I’ve been watching the agendas and reports for various meetings, available here:

This is something you can do if you want to be more involved – read the reports.  You’ll see stuff that makes you want to write a letter to the editor. I did – I read the report for the now-cancelled March 17 city council meeting, and I thought other taxpayers needed to hear about it. 

Chico City staff recently reported $3,050,000 in “unanticipated revenues” in this year’s budget, “$2,550,000 in additional sales tax revenue, $400,000 additional property tax in lieu of vehicle license fees and $100,000 additional short-term rental transient occupancy tax.”

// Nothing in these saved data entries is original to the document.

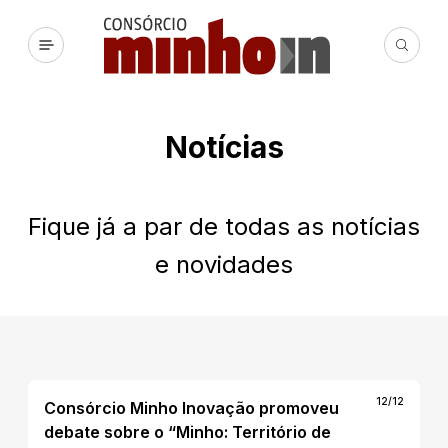
Notícias
Fique já a par de todas as notícias
e novidades
12/12
Consórcio Minho Inovação promoveu
debate sobre o “Minho: Território de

Staff claimed Camp Fire evacuees had heavy impacts on Chico streets, now we see, they were also making a significant financial contribution. Why isn’t this money being put in the street fund?

Citing city budget policy, staff claims “unanticipated revenues”  are “dedicated to long-term liabilities and replenishing reserve and internal service funds to established targets. ”  How could they have not anticipated these revenues, having acknowledged other effects of the sudden population influx? And since the city has admitted to deferring street maintenance for years because of a shortage of funds, shouldn’t they replenish the street fund?

Staff instead suggests uses for these funds that are not covered by the above policy:  $1,405,000 to guarantee airline service,  $350,000 toward the city’s Community Choice Aggregation scheme, $100,000 to remove the BMX track from the fairgrounds to accommodate homeless services, $30,000 for questionable district maps, $250,000 for a “remodel” of Fire Station 1, and $515,000 for the “Homeless Solutions Project”. 

Putting $400,000 toward the long-term pension liability may fit policy, but I find it questionable – staff already transfers millions a year into that fund from other funds that remain in the red.

This appropriation shows how capriciously staff and council spend our money in their own interest, on their own agenda.   Is this an agency you want to trust with a sales tax increase?